E' quanto affermano in una nota i consiglieri comunale del gruppo Cuore Vibonese, Giuseppe Cutrullà e Danilo Tucci."Il segnale politico è chiaro: il PD, non partecipando alla delibera proposta dal primo cittadino, manifesta una forma di sfiducia nei suoi confronti. Un gesto che apre interrogativi sulla tenuta della maggioranza e sugli equilibri politici all'interno dell'amministrazione comunale. La questione non è solo politica, ma anche amministrativa e contabile. La scelta di impiegare risorse comunali per questa nomina, anziché per interventi concreti a favore dei cittadini, potrebbe configurare un possibile danno erariale. Il sindaco è consapevole del Patto Salva Città e delle misure già individuate per il risanamento dell'ente? L'utilizzo di fondi pubblici per quello che appare come un accordo di natura politica sembra in netto contrasto con la necessità di garantire una gestione oculata delle risorse".

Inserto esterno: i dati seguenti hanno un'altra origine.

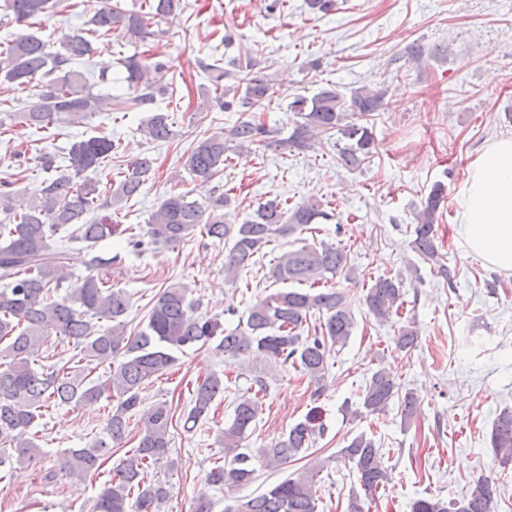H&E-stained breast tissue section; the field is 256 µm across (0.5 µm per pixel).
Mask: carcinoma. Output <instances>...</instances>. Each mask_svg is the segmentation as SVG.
Returning a JSON list of instances; mask_svg holds the SVG:
<instances>
[{
  "label": "carcinoma",
  "instance_id": "obj_1",
  "mask_svg": "<svg viewBox=\"0 0 512 512\" xmlns=\"http://www.w3.org/2000/svg\"><path fill=\"white\" fill-rule=\"evenodd\" d=\"M145 9L128 11L111 0L89 5L87 28L62 34L50 43L33 35L18 36L0 42V80L27 86L36 77L33 100L16 113L27 125L49 129L61 123L80 124L103 111L144 108L166 88L156 84L153 72L162 64L150 56H126L115 66L126 73L130 93L111 97L87 89L86 79L71 67L91 52L90 37L102 38L116 27H123L142 42L154 39L157 19L181 8V0H144ZM52 0H0V14L18 25L53 14ZM256 62L231 63V69L207 64L211 72L215 101L230 110V94H241L240 107L247 116L224 133H215L199 141L190 151L185 167L203 181H213L224 172L228 144L239 148L256 145L276 151L285 147L305 151L324 137H338V160L347 168H357L374 154L375 138L371 117L383 106V95L365 87L342 95L330 84L312 97L299 96L290 102L296 122L287 139H277L258 113L272 98L271 83L255 72ZM235 80L224 85V80ZM173 122L166 112L152 110L141 132L156 142L174 137ZM119 158V145L107 137H90L74 142L69 150V168L58 169L56 157L40 153L33 157L34 169L58 172L46 178L41 188L19 200L0 184V469L29 464L42 456L32 427L50 404L79 405L102 398L116 401L103 431L87 448L66 453L44 479L57 474L90 475L112 458V449L122 448L132 432V418L141 416L139 440L132 451L114 468L112 480L100 491L93 512H158L168 497L166 485L146 482L148 470L169 455V429L173 415L166 402L141 410L143 386L170 367L175 352L200 349L217 343L231 358L255 361H281L314 383L324 379L328 357L335 348L346 346L355 328L354 314L345 294L337 289L324 291L314 285L347 270V252L333 243L321 241L303 244L276 257L268 278L280 288L256 300L248 309L246 322L233 329L223 327L217 317L196 316L188 301L187 289L170 285L158 293L147 315L146 325L134 334L126 332L124 317L130 308V296L110 284L111 277L100 270L112 266L116 258L91 255L90 274L72 285L67 272L66 251L54 244L61 232H71V240L94 249L97 243L122 233L121 225L109 215L91 218L98 209H110L140 192L153 172V161L141 155L127 164L123 179L101 196L99 186L84 178V173ZM445 199L441 183L431 187L422 208L416 213L412 249L421 257L437 262V274L453 279L448 265L437 261L434 222ZM228 196L220 193L202 208L171 194L162 200L147 224L146 234L155 244H175L196 228L206 236L231 242L224 255L225 279L234 282L238 273L256 263V256L277 237L302 234L310 225L328 221L332 214L315 199L284 207L278 197L258 204L241 224L224 222ZM294 287H288V284ZM403 279L379 277L364 295L367 311L378 322L399 316L404 305ZM318 316L314 335L302 336L304 324ZM63 336L79 348L80 360L109 365V376L90 380L70 369L69 363L46 367L40 353L51 335ZM417 330L410 324L397 330L395 343L402 349L414 346ZM224 379L211 373L196 382L185 423L197 426L209 419L217 397L224 395ZM265 377L259 373L250 379L246 392L234 399L231 420L224 424L222 440L224 462L215 464L205 484L234 491L252 483L258 469L277 470L300 460L324 436L325 426L318 408L289 427L277 440L263 448H248L266 397ZM360 406L345 407L353 418L379 415L397 400L401 420L411 423L420 415V403L414 393L399 394V384L382 369L365 382ZM491 448L502 463L512 462V410L499 414L491 431ZM341 457L351 464L360 490L352 491L347 512H369L377 493L391 481L381 449L373 439L361 433L341 448ZM321 471L317 463L306 464L264 493L249 498H234L224 512H317L319 497L316 482ZM493 485L478 483L468 494L452 500L439 496L417 498L411 512H492Z\"/></svg>",
  "mask_w": 512,
  "mask_h": 512
}]
</instances>
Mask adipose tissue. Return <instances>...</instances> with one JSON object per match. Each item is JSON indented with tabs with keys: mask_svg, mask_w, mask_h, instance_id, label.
<instances>
[{
	"mask_svg": "<svg viewBox=\"0 0 512 512\" xmlns=\"http://www.w3.org/2000/svg\"><path fill=\"white\" fill-rule=\"evenodd\" d=\"M458 204L468 251L511 275L512 137L490 142L471 160Z\"/></svg>",
	"mask_w": 512,
	"mask_h": 512,
	"instance_id": "obj_1",
	"label": "adipose tissue"
}]
</instances>
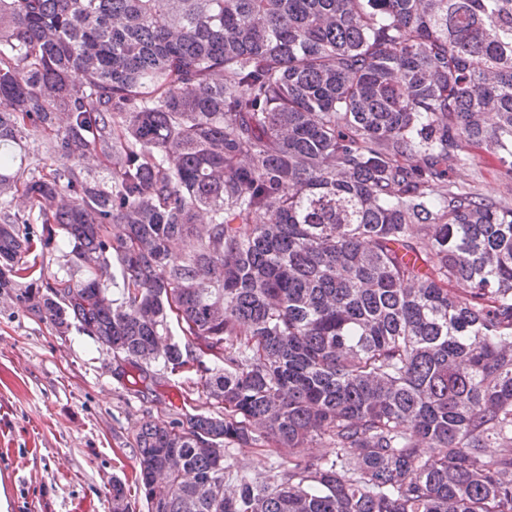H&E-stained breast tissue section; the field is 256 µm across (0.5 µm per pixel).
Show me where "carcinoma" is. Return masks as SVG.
Instances as JSON below:
<instances>
[{
  "instance_id": "obj_1",
  "label": "carcinoma",
  "mask_w": 512,
  "mask_h": 512,
  "mask_svg": "<svg viewBox=\"0 0 512 512\" xmlns=\"http://www.w3.org/2000/svg\"><path fill=\"white\" fill-rule=\"evenodd\" d=\"M472 148L512 178V0H0V288L56 225L39 314L216 405L141 425L148 512H512V203ZM230 444L288 470L224 489ZM471 155L472 166L461 174V179H474L479 193L488 200L512 199V182L501 175L494 157L481 149H472ZM56 235L51 244L41 251L40 246L28 256L29 261H35L37 268L42 267L45 279L53 282V275L60 272L62 267L67 268L66 260L69 257H63L66 252H69L71 247L66 243L63 234L56 230Z\"/></svg>"
}]
</instances>
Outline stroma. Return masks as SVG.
I'll list each match as a JSON object with an SVG mask.
<instances>
[{"label":"stroma","instance_id":"1","mask_svg":"<svg viewBox=\"0 0 512 512\" xmlns=\"http://www.w3.org/2000/svg\"><path fill=\"white\" fill-rule=\"evenodd\" d=\"M462 177L492 201L512 197L493 156L472 150ZM24 282L0 288V497L6 512H112V481L127 489L129 512H148L137 490L134 438L212 406L199 377L171 376L160 392L132 393L116 363L78 324L55 328L22 299ZM224 482L288 467L284 448L232 445Z\"/></svg>","mask_w":512,"mask_h":512}]
</instances>
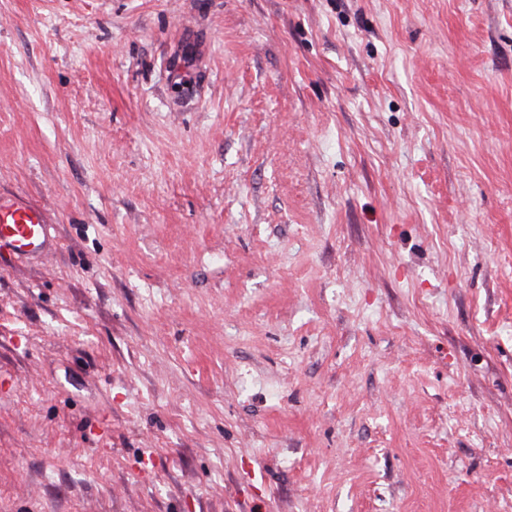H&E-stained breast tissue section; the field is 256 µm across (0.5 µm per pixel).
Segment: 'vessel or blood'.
Masks as SVG:
<instances>
[{
  "label": "vessel or blood",
  "mask_w": 512,
  "mask_h": 512,
  "mask_svg": "<svg viewBox=\"0 0 512 512\" xmlns=\"http://www.w3.org/2000/svg\"><path fill=\"white\" fill-rule=\"evenodd\" d=\"M52 220L45 206L25 198H0V248L24 257L52 254Z\"/></svg>",
  "instance_id": "obj_1"
}]
</instances>
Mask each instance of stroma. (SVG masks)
Segmentation results:
<instances>
[{
    "instance_id": "35a3bbf8",
    "label": "stroma",
    "mask_w": 512,
    "mask_h": 512,
    "mask_svg": "<svg viewBox=\"0 0 512 512\" xmlns=\"http://www.w3.org/2000/svg\"><path fill=\"white\" fill-rule=\"evenodd\" d=\"M0 512L512 507V0H0ZM52 229L45 206L21 197L6 202L0 195V249L43 259L55 249Z\"/></svg>"
}]
</instances>
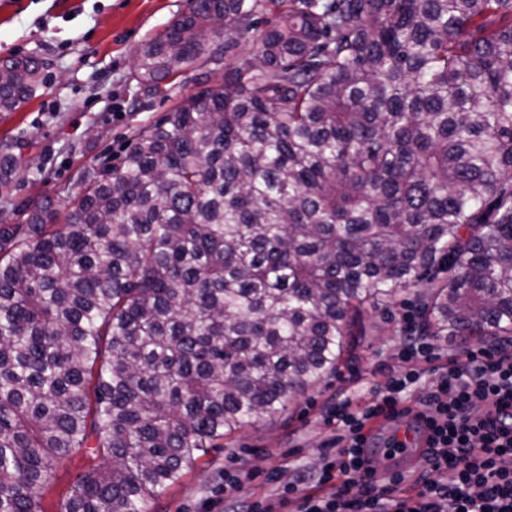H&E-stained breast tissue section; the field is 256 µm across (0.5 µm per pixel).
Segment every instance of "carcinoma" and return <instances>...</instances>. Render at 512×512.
<instances>
[{
  "instance_id": "1",
  "label": "carcinoma",
  "mask_w": 512,
  "mask_h": 512,
  "mask_svg": "<svg viewBox=\"0 0 512 512\" xmlns=\"http://www.w3.org/2000/svg\"><path fill=\"white\" fill-rule=\"evenodd\" d=\"M224 82L0 220V512H147L221 441L336 373L369 310L512 335V0H188L137 101ZM0 62V112L43 86ZM90 461L81 453L62 460L56 468L53 483L42 493V507L45 512H57L61 502L69 495L78 478L87 471Z\"/></svg>"
}]
</instances>
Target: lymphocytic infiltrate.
Segmentation results:
<instances>
[{"label": "lymphocytic infiltrate", "mask_w": 512, "mask_h": 512, "mask_svg": "<svg viewBox=\"0 0 512 512\" xmlns=\"http://www.w3.org/2000/svg\"><path fill=\"white\" fill-rule=\"evenodd\" d=\"M399 322L396 364L373 399L357 405L343 396L328 407L325 417L338 431L325 443L315 475L287 480L282 469L271 470L267 479L276 484L278 501L236 512H278L281 502L295 504V512H512V352L499 348L449 361L436 386L414 403L429 429L424 457L431 471L414 479L413 495L401 493L404 476L372 479L366 427L404 405L422 364L440 357L412 306H404Z\"/></svg>", "instance_id": "obj_1"}]
</instances>
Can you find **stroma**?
Masks as SVG:
<instances>
[{"label": "stroma", "instance_id": "stroma-1", "mask_svg": "<svg viewBox=\"0 0 512 512\" xmlns=\"http://www.w3.org/2000/svg\"><path fill=\"white\" fill-rule=\"evenodd\" d=\"M188 8L187 0H0V61L33 56L46 63L44 84L18 111L0 113V157L17 158L9 184L0 188V219L25 223L27 204L52 198L63 205L81 191V170L119 164L137 129L149 125L197 92L193 72L163 81L165 96L134 107L138 49ZM398 308L365 313V332L338 373L301 395L282 413L255 423L201 457L196 467L150 512H223L224 475L251 473L240 495L263 501L276 494L267 473L276 467L314 473L324 443L334 433L322 414L337 389L365 403L393 364L400 327ZM89 461L62 460L42 493L44 512H57Z\"/></svg>", "mask_w": 512, "mask_h": 512}]
</instances>
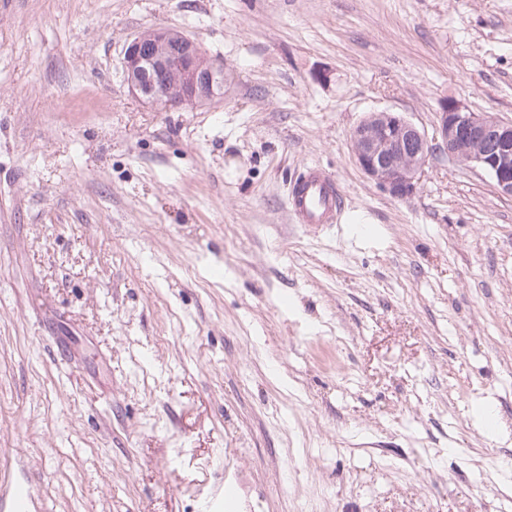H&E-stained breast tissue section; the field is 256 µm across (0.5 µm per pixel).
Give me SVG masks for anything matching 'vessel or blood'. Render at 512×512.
<instances>
[{
    "label": "vessel or blood",
    "mask_w": 512,
    "mask_h": 512,
    "mask_svg": "<svg viewBox=\"0 0 512 512\" xmlns=\"http://www.w3.org/2000/svg\"><path fill=\"white\" fill-rule=\"evenodd\" d=\"M288 208L293 223L303 226L336 224L344 212V196L331 173L321 165L311 164L292 181ZM33 496L31 484H10L4 496L7 512H32Z\"/></svg>",
    "instance_id": "1"
}]
</instances>
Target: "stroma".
I'll list each match as a JSON object with an SVG mask.
<instances>
[{
	"mask_svg": "<svg viewBox=\"0 0 512 512\" xmlns=\"http://www.w3.org/2000/svg\"><path fill=\"white\" fill-rule=\"evenodd\" d=\"M168 27L224 95L123 80ZM512 122V0H0V478L34 512H512V198L352 130ZM339 225L291 223L305 167ZM493 413L496 428L484 423ZM124 76L144 104L171 111L194 107L224 94V63L207 57L186 34L158 27L127 46ZM362 172L396 198L412 195L432 150L426 135L395 112L373 113L351 135ZM415 152L409 154V146ZM34 488L27 482L10 484L2 498L8 512H32Z\"/></svg>",
	"mask_w": 512,
	"mask_h": 512,
	"instance_id": "35a3bbf8",
	"label": "stroma"
}]
</instances>
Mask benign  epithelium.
Returning <instances> with one entry per match:
<instances>
[{
	"label": "benign epithelium",
	"instance_id": "obj_1",
	"mask_svg": "<svg viewBox=\"0 0 512 512\" xmlns=\"http://www.w3.org/2000/svg\"><path fill=\"white\" fill-rule=\"evenodd\" d=\"M131 94L144 104L171 111L204 104L224 94V63L207 57L186 34L158 27L135 37L124 55ZM437 148L458 163L480 168L497 189L512 196V123L443 102ZM362 172L396 198L413 194L428 154L426 135L395 112H377L351 135ZM494 148L487 150V141Z\"/></svg>",
	"mask_w": 512,
	"mask_h": 512
}]
</instances>
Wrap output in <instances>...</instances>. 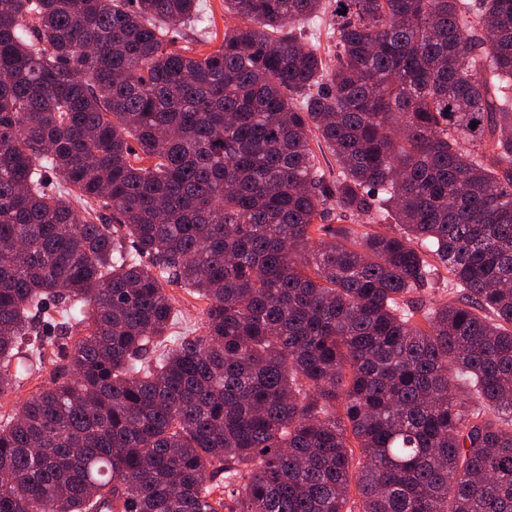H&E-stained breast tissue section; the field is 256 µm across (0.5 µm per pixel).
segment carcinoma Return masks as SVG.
Masks as SVG:
<instances>
[{
  "label": "carcinoma",
  "mask_w": 512,
  "mask_h": 512,
  "mask_svg": "<svg viewBox=\"0 0 512 512\" xmlns=\"http://www.w3.org/2000/svg\"><path fill=\"white\" fill-rule=\"evenodd\" d=\"M224 4L0 0V512H512V0ZM202 15L206 22L195 28L186 29L185 35L178 40L179 46H188L192 56H204L220 46L224 39V28L242 24L224 7V0H200ZM205 41V42H204ZM167 292L175 297L174 305L177 308L178 318L174 330L178 334L193 333L190 336H199L204 333L202 309L205 302L195 299L180 288H167ZM49 358V356H48ZM47 358L45 369L39 376L31 377L20 386L14 385L12 389L3 393L0 398V411L1 414L10 415L17 412L22 404L31 397L32 394L37 392L40 388L51 385L53 380L54 366Z\"/></svg>",
  "instance_id": "carcinoma-1"
}]
</instances>
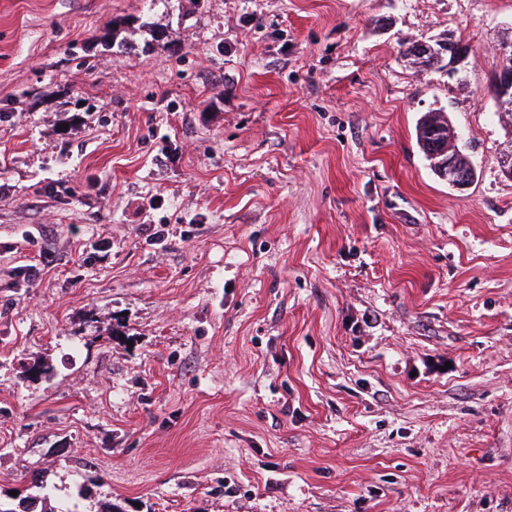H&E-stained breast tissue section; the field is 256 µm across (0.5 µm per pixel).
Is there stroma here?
<instances>
[{"label":"stroma","instance_id":"35a3bbf8","mask_svg":"<svg viewBox=\"0 0 512 512\" xmlns=\"http://www.w3.org/2000/svg\"><path fill=\"white\" fill-rule=\"evenodd\" d=\"M509 24L512 0H0V499L512 512ZM445 34L457 74L401 61ZM436 108L465 189L417 145ZM499 55L501 63L498 71L493 77V86L496 91V100L492 95L497 107V115L502 123L507 126L512 134V39L511 26L510 38H506L499 44ZM499 105V106H498ZM505 109H502V108ZM440 123L448 125V141H451L455 137V132L449 127L447 113L425 112L416 123L417 142L426 160L429 162L431 171L434 174L436 173L441 180L446 181L449 186L462 189L470 184L475 176L474 166L465 149L458 145V150L456 151L459 163L466 167L463 168L457 163L453 148L448 147L442 133H433L431 135L432 139L427 142V151L434 159L435 172L432 169L431 160L425 152L424 143L427 139H430L429 133L431 129Z\"/></svg>","mask_w":512,"mask_h":512}]
</instances>
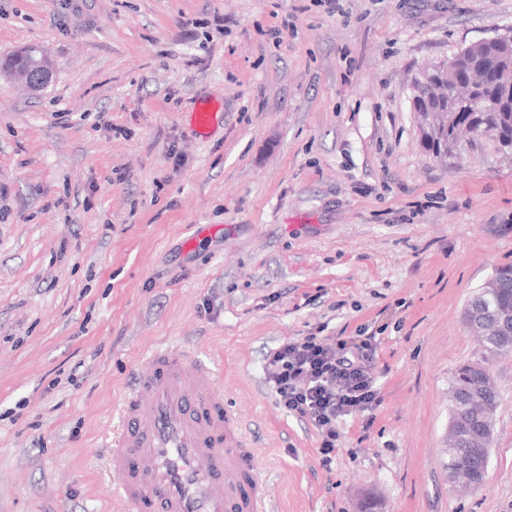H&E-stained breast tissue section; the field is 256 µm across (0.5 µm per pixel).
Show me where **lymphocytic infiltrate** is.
<instances>
[{
	"label": "lymphocytic infiltrate",
	"instance_id": "obj_1",
	"mask_svg": "<svg viewBox=\"0 0 512 512\" xmlns=\"http://www.w3.org/2000/svg\"><path fill=\"white\" fill-rule=\"evenodd\" d=\"M374 355L371 336L341 339L332 348L306 336L282 344L268 358L267 378L280 405L316 429L323 463H331L336 452L338 419L373 411L380 402Z\"/></svg>",
	"mask_w": 512,
	"mask_h": 512
}]
</instances>
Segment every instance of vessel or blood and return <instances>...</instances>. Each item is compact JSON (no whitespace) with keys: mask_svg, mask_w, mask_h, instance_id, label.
Segmentation results:
<instances>
[{"mask_svg":"<svg viewBox=\"0 0 512 512\" xmlns=\"http://www.w3.org/2000/svg\"><path fill=\"white\" fill-rule=\"evenodd\" d=\"M109 457L135 512H270L256 449L225 408L213 370L155 350L123 396Z\"/></svg>","mask_w":512,"mask_h":512,"instance_id":"vessel-or-blood-1","label":"vessel or blood"}]
</instances>
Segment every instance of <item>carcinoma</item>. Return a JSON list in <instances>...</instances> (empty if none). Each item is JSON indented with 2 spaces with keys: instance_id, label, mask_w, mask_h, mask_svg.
Wrapping results in <instances>:
<instances>
[{
  "instance_id": "1",
  "label": "carcinoma",
  "mask_w": 512,
  "mask_h": 512,
  "mask_svg": "<svg viewBox=\"0 0 512 512\" xmlns=\"http://www.w3.org/2000/svg\"><path fill=\"white\" fill-rule=\"evenodd\" d=\"M449 71L453 78L445 81L444 95L436 97L426 88L417 93L418 99L431 108L452 110L448 126L441 128L426 142L434 156L440 148L453 144L461 126L491 135L512 137V105L504 103L498 112H484L478 101L499 96L504 90L503 79L512 72V42L490 40L469 44L452 57ZM495 287L480 288L469 300L465 317L469 327L476 325L483 332L475 333L484 354L482 359L466 362L454 372L449 395L450 435L443 449V466L448 473L465 468L466 487L479 489L485 483L489 459V444L501 393L491 379V361L512 354V325L498 327L497 313L512 310V265L502 267L493 275Z\"/></svg>"
}]
</instances>
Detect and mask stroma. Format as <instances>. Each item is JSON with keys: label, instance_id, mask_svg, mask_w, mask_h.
<instances>
[{"label": "stroma", "instance_id": "1", "mask_svg": "<svg viewBox=\"0 0 512 512\" xmlns=\"http://www.w3.org/2000/svg\"><path fill=\"white\" fill-rule=\"evenodd\" d=\"M506 27L512 0H0V59L54 67L0 74V512H128L103 456L169 345L217 371L276 512H512V354L484 487L442 466L465 306L512 264V151L435 158L410 87ZM367 335L381 403L326 466L266 360ZM11 75L31 91H40L53 76V69L46 57L41 54L34 58L33 69L14 70Z\"/></svg>", "mask_w": 512, "mask_h": 512}]
</instances>
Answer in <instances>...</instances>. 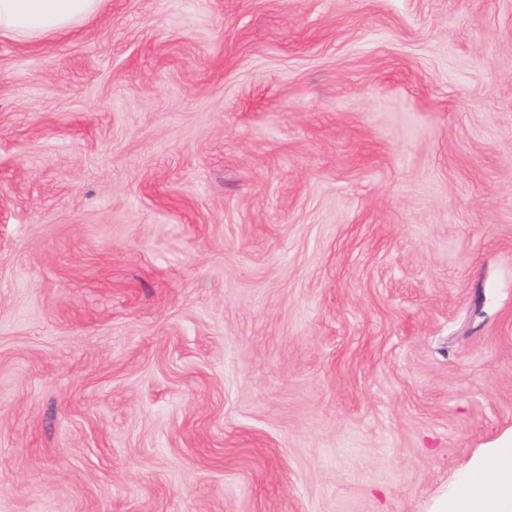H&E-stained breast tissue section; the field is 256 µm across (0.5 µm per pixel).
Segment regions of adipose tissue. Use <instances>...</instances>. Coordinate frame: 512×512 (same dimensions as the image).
Wrapping results in <instances>:
<instances>
[{"instance_id": "ef3b65f1", "label": "adipose tissue", "mask_w": 512, "mask_h": 512, "mask_svg": "<svg viewBox=\"0 0 512 512\" xmlns=\"http://www.w3.org/2000/svg\"><path fill=\"white\" fill-rule=\"evenodd\" d=\"M99 0H0V36L55 37L92 17ZM432 512H512V445L488 448L434 502Z\"/></svg>"}]
</instances>
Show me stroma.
<instances>
[{"label":"stroma","mask_w":512,"mask_h":512,"mask_svg":"<svg viewBox=\"0 0 512 512\" xmlns=\"http://www.w3.org/2000/svg\"><path fill=\"white\" fill-rule=\"evenodd\" d=\"M509 440L512 0L0 37V512H430Z\"/></svg>","instance_id":"obj_1"}]
</instances>
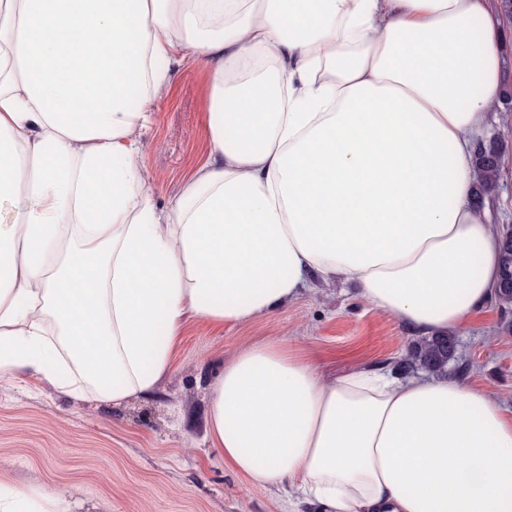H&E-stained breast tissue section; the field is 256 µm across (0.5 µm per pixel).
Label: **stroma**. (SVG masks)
<instances>
[{
  "label": "stroma",
  "mask_w": 512,
  "mask_h": 512,
  "mask_svg": "<svg viewBox=\"0 0 512 512\" xmlns=\"http://www.w3.org/2000/svg\"><path fill=\"white\" fill-rule=\"evenodd\" d=\"M207 104L204 67L189 63L150 107L140 164L158 206L208 155ZM499 110L509 142L493 197L501 225L512 224V99L502 98ZM511 319L492 300L477 310L456 334L448 376L494 392L512 411ZM415 339L354 287L331 281L243 324L190 320L155 390L120 406L28 374L0 377V475L16 488L53 493L68 512H287L284 490L254 485L211 446V389L224 365L246 345L285 340L330 372L386 365L412 378L422 368L400 364ZM292 507L316 512L302 502Z\"/></svg>",
  "instance_id": "stroma-1"
}]
</instances>
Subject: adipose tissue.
<instances>
[{"label": "adipose tissue", "mask_w": 512, "mask_h": 512, "mask_svg": "<svg viewBox=\"0 0 512 512\" xmlns=\"http://www.w3.org/2000/svg\"><path fill=\"white\" fill-rule=\"evenodd\" d=\"M501 27L494 0H0V377L119 406L188 319L239 324L317 279L458 332L499 275L472 158ZM191 61L210 155L161 209L140 134ZM209 424L234 471L319 512H512V416L442 375L249 345Z\"/></svg>", "instance_id": "1"}]
</instances>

I due consiglieri si chiedono: "Era davvero necessario nominare un fiduciario del sindaco con un compenso annuo di 40.000,00 euro per un totale di 160.000,00 euro in 4 anni? Si tratta forse di un tutor per gli assessori, visti i risultati non esaltanti ottenuti finora? E in particolare, è stato individuato un tutor per l'assessore alla Cultura, Turismo e Grandi Eventi, ambiti nei quali Menniti sembrerebbe avere maggiore competenza? Avremmo preferito che queste somme fossero destinate ai problemi della città visto che la stagione estiva è alle porte ed i problemi siamo sicuri non mancheranno. Interrogativi che meritano risposte chiare, mentre la città attende soluzioni concrete ai problemi reali che la affliggono e che dopo un anno di amministrazione targata Romeo tardano ad arrivare", concludono Cutrullà e Tucci.